* WORK TO COMPLETE *
In the passage on cynicism and doubt below, what is doubt said to be a matter of, and what is cynicism said to be a matter of?

┌─ SELECTED EXCERPT

1. Cynicism is fundamentally different than basic "doubt."
Critical thinking and questioning is actually part of healthy human development. [3]
There is a very reasonable dimension to caution, suspicion, and uncertainty.
But that is where cynicism is notably different.... it is not simply rooted in rational.
It is rooted in the heart. You will not find a correlation between intelligence and a cynical spirit.
A critical mind...or critical thinking is NOT the same as a critical spirit or cynical spirit.
Doubt is a matter of understanding. Cynicism is a matter of one's spirit.
The same Psalmist declares their doubts freely... but they do not presume to understand...
Psalm 22:1-4 (NIV)
My God, my God, why have you forsaken me? Why are you so far from saving me, so far from the words of my groaning? 2 O my God, I cry out by day, but you do not answer, by night, and am not silent. 3 Yet you are enthroned as the Holy One; you are the praise of Israel. 4 In you our fathers put their trust; they trusted and you delivered them.
Normal doubt that reflects the human finiteness...and faith that connects to God.
Doubt is potentially open and seeking. Cynicism is closed and resistant.
You may recall how a man brought his tormented son to Jesus.
Mark 9:21-27 (NIV)
21 Jesus asked the boy's father, "How long has he been like this?" "From childhood," he answered. 22 "It has often thrown him into fire or water to kill him. But if you can do anything, take pity on us and help us." 23 "'If you can'?" said Jesus. "Everything is possible for him who believes." 24 Immediately the boy's father exclaimed, "I do believe; help me overcome my unbelief!" 25 When Jesus saw that a crowd was running to the scene, he rebuked the evil spirit. "You deaf and mute spirit," he said, "I command you, come out of him and never enter him again." 26 The spirit shrieked, convulsed him violently and came out. The boy looked so much like a corpse that many said, "He's dead." 27 But Jesus took him by the hand and lifted him to his feet, and he stood up.
"I do believe; help me overcome my unbelief!" - Mark 9:24
That is not the cry of cynicism... but of honest doubt that honestly desires to follow God
"I believe. Help me in my unbelief."
He was struggling with what he could not grasp and understand..."I can't grasp it but I want to."
Jesus could meet that heart.... because while God may be frustrated with our expectations to always understand...this man's hearts was open and responsive.
Difference between natural doubt and cynicism is that doubt itself does not reflect a desire not to believe and engage.
Doubt is a natural state of mind in understanding...cynicism is a state of the heart that makes doubt a way of life.
2. Cynicism reflects a false and arrogant position of omniscience
We equate cynicism with ‘being realistic.’ We have this thought that being cynical is what comes from knowing what’s “really going on.”
What it doesn't realize is that it must assume a posture that is arrogant...pride...."It will never work." that is the declaration of knowledge that is divine.

└─
┌─ RECORDS PROVIDED

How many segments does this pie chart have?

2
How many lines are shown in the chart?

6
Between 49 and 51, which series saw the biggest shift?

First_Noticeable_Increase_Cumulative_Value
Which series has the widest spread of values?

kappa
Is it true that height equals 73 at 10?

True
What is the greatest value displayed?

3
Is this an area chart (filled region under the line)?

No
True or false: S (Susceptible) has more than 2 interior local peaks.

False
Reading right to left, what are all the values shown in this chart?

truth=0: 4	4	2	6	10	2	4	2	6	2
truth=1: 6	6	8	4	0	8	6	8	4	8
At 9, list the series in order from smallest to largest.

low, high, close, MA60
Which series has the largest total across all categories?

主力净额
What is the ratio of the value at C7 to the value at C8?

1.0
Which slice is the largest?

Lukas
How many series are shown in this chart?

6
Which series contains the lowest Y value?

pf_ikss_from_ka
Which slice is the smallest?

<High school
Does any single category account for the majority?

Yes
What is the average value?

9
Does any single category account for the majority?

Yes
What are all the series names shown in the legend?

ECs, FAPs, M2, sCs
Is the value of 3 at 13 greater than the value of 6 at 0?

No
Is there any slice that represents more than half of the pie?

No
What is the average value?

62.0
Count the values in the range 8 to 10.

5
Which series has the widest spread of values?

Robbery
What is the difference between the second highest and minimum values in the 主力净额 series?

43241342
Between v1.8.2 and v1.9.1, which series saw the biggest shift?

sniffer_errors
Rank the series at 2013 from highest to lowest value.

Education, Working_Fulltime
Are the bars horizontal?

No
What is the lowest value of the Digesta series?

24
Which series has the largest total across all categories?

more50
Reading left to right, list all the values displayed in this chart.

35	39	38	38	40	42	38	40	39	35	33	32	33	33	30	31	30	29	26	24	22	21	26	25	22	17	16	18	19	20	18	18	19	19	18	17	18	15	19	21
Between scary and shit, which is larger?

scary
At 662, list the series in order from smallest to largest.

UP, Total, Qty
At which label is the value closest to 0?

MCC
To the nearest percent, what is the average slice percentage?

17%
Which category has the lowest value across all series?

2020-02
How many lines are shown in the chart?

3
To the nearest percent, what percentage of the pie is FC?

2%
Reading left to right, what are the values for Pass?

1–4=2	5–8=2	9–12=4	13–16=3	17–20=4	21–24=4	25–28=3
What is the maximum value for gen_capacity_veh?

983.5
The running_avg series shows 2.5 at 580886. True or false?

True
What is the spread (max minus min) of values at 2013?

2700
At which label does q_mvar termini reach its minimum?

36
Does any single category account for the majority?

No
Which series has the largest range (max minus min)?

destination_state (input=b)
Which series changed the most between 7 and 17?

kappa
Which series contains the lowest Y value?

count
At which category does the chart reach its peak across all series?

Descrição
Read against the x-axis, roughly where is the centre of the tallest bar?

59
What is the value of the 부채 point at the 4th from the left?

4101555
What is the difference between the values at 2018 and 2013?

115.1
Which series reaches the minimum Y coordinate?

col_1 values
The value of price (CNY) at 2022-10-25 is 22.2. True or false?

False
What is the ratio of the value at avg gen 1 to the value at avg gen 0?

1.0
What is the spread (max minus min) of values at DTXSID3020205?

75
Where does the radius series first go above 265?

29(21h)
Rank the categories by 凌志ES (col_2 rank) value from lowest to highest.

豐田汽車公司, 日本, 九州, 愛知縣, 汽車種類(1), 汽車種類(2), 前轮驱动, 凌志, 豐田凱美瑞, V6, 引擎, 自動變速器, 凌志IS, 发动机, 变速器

└─

* FINISHED EXERCISE *
Doubt is a matter of understanding, while cynicism is a matter of one's spirit.